Very few big data studies have been sufficiently published in various journals focusing on Islamic finance. In fact, the general nature of big data can be used either by Islamic or non-Islamic business entities because big data can be considered a religious-neutral application. Therefore, this study aims to review the studies that relate big data and Islamic finance published in the journals indexed in Web of Science, Scopus, and Google Scholar. The two indexes, as mentioned earlier, were selected because they are the most well-known and trusted indexing databases in which many scholars are pursuing to have their papers indexed by them. While the third one, namely, Google Scholar, was selected to enhance the results of the review conducted on Web of Science and Scopus indexes.

Key Terms in this Chapter

SDGs: It stands for Sustainable Development Goals, which are a set of 17 interconnected global goals providing a blueprint for a better and more sustainable future for all. The United Nations General Assembly established these goals in 2015, with the goal of achieving them by 2030.

Hadith: The record consisting of the sayings and traditions of the Prophet Muhammad.

Islamic Finance: Financial transactions that are compliant with Islamic teachings and law.

Quran: The holy book of Muslims and the primary source of law in Islam.
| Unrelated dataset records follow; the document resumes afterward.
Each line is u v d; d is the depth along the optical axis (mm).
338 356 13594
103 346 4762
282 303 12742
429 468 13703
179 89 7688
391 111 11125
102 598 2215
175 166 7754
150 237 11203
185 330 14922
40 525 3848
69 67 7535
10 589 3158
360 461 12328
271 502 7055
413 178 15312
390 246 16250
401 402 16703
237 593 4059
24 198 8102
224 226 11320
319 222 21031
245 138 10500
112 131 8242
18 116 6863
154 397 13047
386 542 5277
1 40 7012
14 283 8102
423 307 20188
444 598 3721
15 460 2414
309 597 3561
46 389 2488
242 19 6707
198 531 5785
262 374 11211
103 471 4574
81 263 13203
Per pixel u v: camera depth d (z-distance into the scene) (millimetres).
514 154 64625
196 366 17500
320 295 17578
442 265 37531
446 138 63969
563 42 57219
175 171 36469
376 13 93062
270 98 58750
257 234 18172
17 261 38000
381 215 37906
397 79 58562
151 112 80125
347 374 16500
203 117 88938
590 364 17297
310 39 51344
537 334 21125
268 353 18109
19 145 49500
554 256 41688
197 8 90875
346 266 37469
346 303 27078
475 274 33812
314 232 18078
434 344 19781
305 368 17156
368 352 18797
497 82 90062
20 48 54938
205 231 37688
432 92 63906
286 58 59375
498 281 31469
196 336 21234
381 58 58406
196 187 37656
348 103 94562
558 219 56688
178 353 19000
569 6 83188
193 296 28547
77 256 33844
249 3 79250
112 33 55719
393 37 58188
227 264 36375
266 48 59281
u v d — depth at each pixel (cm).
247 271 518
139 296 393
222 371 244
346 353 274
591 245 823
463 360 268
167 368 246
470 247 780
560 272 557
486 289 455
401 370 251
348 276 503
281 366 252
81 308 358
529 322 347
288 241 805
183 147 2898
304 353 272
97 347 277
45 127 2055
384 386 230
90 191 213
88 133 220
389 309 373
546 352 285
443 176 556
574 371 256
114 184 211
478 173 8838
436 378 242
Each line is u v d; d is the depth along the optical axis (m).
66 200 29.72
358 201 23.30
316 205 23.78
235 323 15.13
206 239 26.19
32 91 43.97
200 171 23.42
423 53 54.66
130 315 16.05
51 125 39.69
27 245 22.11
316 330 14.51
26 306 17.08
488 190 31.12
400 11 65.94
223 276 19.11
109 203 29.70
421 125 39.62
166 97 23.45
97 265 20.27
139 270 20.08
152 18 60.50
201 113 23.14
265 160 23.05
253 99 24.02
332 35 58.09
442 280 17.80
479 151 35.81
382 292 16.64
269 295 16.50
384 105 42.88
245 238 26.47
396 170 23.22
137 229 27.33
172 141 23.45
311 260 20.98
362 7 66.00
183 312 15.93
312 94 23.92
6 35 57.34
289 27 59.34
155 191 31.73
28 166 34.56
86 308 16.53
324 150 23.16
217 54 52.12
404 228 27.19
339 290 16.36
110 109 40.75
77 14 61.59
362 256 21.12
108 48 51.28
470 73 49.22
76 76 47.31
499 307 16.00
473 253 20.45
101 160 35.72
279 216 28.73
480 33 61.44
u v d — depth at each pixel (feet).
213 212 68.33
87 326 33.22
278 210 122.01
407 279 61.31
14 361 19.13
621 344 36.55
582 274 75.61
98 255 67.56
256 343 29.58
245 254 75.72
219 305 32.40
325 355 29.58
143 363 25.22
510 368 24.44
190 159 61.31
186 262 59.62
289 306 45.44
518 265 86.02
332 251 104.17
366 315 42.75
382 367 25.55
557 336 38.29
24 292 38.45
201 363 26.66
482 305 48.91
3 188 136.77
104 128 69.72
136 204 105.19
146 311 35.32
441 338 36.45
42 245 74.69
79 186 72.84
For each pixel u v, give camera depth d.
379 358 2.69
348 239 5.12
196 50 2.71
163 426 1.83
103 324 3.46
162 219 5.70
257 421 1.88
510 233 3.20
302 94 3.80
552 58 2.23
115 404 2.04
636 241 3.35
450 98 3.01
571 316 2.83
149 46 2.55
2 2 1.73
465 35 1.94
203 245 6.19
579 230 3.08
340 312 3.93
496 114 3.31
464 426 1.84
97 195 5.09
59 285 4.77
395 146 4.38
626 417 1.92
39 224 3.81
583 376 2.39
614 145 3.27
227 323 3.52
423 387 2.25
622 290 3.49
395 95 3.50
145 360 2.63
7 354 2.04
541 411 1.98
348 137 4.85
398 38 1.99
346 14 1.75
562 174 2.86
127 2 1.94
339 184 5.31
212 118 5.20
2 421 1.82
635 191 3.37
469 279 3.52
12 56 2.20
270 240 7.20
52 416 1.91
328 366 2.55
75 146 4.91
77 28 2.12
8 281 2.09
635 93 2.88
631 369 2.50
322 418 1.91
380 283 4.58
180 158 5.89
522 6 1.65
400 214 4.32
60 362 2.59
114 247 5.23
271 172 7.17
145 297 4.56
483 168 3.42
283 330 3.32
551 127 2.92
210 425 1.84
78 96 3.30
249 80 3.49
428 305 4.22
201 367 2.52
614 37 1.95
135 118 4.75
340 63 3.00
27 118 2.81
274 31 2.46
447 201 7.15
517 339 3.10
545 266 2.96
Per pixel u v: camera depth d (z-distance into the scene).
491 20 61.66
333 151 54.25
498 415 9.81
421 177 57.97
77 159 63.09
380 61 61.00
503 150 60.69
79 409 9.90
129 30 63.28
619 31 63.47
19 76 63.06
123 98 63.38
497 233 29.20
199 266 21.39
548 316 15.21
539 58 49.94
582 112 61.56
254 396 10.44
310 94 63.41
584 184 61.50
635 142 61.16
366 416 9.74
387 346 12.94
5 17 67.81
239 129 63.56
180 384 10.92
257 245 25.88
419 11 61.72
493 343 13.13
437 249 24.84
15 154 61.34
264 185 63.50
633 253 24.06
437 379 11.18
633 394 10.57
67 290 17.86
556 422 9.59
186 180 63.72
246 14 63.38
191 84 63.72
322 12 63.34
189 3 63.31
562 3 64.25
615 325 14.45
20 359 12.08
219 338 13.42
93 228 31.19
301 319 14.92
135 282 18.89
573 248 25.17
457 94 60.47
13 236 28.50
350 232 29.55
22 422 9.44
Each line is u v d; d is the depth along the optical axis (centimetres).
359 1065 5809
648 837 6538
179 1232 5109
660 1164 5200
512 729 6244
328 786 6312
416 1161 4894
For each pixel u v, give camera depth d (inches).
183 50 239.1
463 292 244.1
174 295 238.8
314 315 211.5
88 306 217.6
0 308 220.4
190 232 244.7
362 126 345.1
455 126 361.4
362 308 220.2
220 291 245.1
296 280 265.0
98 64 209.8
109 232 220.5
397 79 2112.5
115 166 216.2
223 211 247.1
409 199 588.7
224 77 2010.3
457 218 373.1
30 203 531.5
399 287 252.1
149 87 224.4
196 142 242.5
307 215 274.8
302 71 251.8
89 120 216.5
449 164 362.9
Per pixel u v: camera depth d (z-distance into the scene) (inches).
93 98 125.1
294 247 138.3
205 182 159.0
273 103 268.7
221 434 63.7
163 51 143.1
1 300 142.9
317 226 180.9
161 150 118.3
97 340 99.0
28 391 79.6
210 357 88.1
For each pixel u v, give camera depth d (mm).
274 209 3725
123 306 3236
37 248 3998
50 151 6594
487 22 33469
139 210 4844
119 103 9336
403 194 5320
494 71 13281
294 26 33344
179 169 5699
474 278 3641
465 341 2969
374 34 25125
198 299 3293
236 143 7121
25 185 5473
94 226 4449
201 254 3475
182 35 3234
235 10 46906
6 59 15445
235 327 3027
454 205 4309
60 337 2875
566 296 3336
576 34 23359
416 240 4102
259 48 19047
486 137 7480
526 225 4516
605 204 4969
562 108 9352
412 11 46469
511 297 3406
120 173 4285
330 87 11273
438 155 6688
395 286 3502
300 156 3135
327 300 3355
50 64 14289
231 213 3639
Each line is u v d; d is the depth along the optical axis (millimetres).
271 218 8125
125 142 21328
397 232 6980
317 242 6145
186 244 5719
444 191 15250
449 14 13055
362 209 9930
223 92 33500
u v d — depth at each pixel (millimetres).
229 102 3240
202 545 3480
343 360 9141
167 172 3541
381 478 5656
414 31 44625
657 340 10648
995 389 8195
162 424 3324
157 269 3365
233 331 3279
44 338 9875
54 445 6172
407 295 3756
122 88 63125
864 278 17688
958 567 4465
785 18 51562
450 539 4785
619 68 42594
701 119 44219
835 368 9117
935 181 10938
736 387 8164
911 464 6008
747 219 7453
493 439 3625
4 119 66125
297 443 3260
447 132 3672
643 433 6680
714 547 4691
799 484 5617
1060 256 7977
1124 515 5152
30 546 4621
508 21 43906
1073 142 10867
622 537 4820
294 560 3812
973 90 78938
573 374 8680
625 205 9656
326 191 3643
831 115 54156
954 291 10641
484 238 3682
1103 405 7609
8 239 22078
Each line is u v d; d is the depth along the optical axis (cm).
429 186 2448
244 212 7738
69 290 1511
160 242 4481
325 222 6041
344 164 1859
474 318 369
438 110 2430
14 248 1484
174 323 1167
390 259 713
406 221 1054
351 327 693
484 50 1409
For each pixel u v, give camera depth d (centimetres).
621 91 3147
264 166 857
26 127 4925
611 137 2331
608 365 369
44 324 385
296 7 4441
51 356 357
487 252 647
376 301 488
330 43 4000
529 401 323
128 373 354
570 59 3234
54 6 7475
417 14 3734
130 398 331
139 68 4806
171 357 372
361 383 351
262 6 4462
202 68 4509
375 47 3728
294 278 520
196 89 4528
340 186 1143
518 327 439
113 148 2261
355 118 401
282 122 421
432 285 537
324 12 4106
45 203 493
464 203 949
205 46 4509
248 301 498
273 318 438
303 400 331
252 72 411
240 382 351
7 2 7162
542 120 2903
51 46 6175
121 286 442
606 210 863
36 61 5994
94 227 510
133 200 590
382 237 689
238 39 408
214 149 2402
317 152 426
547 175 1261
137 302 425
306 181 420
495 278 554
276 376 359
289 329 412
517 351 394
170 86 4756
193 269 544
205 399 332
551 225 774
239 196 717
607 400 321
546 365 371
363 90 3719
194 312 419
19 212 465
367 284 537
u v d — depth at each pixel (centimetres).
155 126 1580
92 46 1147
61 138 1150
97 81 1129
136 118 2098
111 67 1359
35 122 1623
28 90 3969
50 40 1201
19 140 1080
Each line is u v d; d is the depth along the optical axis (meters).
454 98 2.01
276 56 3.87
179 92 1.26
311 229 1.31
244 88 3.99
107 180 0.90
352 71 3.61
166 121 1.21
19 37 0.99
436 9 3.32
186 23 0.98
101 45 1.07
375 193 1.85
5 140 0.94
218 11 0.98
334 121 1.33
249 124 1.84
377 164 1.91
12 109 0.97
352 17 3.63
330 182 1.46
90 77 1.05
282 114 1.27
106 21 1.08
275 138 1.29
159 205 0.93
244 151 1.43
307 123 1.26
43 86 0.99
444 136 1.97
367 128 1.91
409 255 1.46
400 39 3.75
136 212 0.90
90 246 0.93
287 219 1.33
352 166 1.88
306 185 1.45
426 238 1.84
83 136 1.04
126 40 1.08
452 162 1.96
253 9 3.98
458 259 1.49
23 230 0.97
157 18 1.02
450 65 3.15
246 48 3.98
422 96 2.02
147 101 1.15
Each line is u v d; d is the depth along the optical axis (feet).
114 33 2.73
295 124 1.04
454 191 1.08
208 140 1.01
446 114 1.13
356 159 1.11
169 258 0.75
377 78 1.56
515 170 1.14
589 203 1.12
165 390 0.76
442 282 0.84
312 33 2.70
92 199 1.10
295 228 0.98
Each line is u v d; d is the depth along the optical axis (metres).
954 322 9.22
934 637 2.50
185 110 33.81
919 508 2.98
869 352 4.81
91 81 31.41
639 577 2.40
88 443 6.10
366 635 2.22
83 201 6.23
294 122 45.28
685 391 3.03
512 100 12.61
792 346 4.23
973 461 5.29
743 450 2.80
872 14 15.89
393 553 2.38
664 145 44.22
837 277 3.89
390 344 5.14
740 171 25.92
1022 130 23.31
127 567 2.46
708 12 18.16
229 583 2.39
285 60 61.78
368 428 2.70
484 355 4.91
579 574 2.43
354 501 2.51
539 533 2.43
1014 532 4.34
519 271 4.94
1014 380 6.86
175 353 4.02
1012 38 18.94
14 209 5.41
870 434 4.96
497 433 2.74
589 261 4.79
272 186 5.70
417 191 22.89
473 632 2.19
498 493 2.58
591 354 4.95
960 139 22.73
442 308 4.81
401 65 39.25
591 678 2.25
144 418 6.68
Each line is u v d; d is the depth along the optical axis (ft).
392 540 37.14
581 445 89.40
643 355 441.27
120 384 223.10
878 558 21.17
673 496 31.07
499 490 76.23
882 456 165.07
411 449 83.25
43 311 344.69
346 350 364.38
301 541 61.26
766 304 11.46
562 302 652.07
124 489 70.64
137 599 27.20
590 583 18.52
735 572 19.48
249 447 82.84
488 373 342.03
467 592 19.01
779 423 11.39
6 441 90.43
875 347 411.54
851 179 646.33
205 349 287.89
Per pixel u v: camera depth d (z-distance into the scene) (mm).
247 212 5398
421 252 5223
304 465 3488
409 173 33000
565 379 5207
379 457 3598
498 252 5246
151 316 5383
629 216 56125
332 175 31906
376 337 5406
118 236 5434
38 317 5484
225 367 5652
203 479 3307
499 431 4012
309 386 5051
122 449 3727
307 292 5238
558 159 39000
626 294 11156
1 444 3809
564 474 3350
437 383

The Quran contains history, sciences, and laws that must be adopted by Muslim life.

Big Data Main Features: Volume, variety, velocity, and veracity.

Artificial Intelligence (AI): Digital computer or a computer-controlled robot’s ability to accomplish tasks typically associated with intelligent beings.

Islamic Big Data: Is a term referring to data storing and disseminating activities that are not against Islamic laws (Sharia).

Big Data: A numerous amount of information available on the internet, which can be utilized to figure out the problem in various fields.

Murabaha: A contract in Islamic finance which is equivalent to a buying-selling contract.

Islamic (Sharia) Banks: Banks that operate based on Islamic law.